• _Extract provided_:

The truth is, there is no fun in that. I have taken enough of these recreational holidays – as people often term them – in my life. When I was working I found myself claiming the boundaries of my city almost every weekend, with a couple of friends, drinking a bunch of beers and coming back, but that was no solution. The minute you enter the premises of your office, the next day, it feels as if that sweet, sally trip, that in fact, went past in the blink of an eye, actually never happened. I wanted something more than that. Something bigger. Something permanent.

Discontentment Is Good

Discontentment is the very first step to a new beginning. My discontentment towards my job brought me into this. I’d always loved India, but I never loved my life in India. I loved my profession (of writing), but I never loved my job. It seemed I was just accepting things as they came, and as everyone says “this is life and you got to learn to deal with it.”

But I think I never managed to master that art. Though I tried to suppress my unsatisfied soul the traditional way, by changing jobs and running after money. But it was just not enough. My audacious, fertile mind – discontented and grumbling – kept pushing me until I shifted focus.

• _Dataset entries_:
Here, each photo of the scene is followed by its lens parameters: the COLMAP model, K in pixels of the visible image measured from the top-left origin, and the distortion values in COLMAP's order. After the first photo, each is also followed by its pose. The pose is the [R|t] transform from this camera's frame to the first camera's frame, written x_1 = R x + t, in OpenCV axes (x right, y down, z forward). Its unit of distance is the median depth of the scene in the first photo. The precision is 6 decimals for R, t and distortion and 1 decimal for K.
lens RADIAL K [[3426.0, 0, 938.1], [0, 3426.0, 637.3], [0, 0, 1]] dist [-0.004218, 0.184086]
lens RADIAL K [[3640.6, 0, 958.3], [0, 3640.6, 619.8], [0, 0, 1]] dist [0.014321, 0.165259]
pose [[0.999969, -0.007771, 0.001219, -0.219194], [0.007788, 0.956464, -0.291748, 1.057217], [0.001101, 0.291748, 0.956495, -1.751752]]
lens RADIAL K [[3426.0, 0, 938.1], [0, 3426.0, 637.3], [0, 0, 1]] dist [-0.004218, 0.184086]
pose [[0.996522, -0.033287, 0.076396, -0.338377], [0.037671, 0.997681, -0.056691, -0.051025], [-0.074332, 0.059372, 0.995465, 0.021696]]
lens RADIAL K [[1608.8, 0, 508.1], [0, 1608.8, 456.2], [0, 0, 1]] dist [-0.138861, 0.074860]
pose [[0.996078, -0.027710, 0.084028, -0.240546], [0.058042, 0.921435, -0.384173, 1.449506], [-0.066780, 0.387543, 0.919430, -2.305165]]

• _Instructions_:
a) List every word the essay on discontentment uses to describe the writer's mind.
b) Answer these questions about the essay on discontentment.
(i) What did the writer find themselves doing almost every weekend while working?
(ii) What does the essay call the very first step to a new beginning?
(iii) Which profession does the writer say they loved?
c) Write a continuation of the essay on discontentment that picks up right after its last sentence.

• _Activity answers_:
a) audacious, fertile, discontented, grumbling

b)
(i) Claiming the boundaries of their city with a couple of friends, drinking a bunch of beers and coming back.
(ii) Discontentment.
(iii) Writing.

c)
The Journey That Changed It All

I took my first solo trip back in 2014 (you can read about it all here), while I was still working, to trek for a few days under the colossal Himalayas. It was a life changing experience. Though there was nothing extraordinarily great about the journey, the freedom in travelling solo was, in fact, quite addictive. And that was it. I spent the next few months, saving as much money possible from the job I was doing, having a very clear focus in my mind – to leave this lifestyle behind and travel the world.

“I am not the same, having seen the moon shine on the other side of the world” Mary Anne Radmacher

As they say that life experiences aren’t something to be denied, but to be celebrated. I think I just happened to celebrate my first solo trip so strenuously that it eventually became a way of life. I know it sounds pretty cool and easy how I managed to quit my job and get ahead with my operation Mission-See-The-World. But trust me, it wasn’t.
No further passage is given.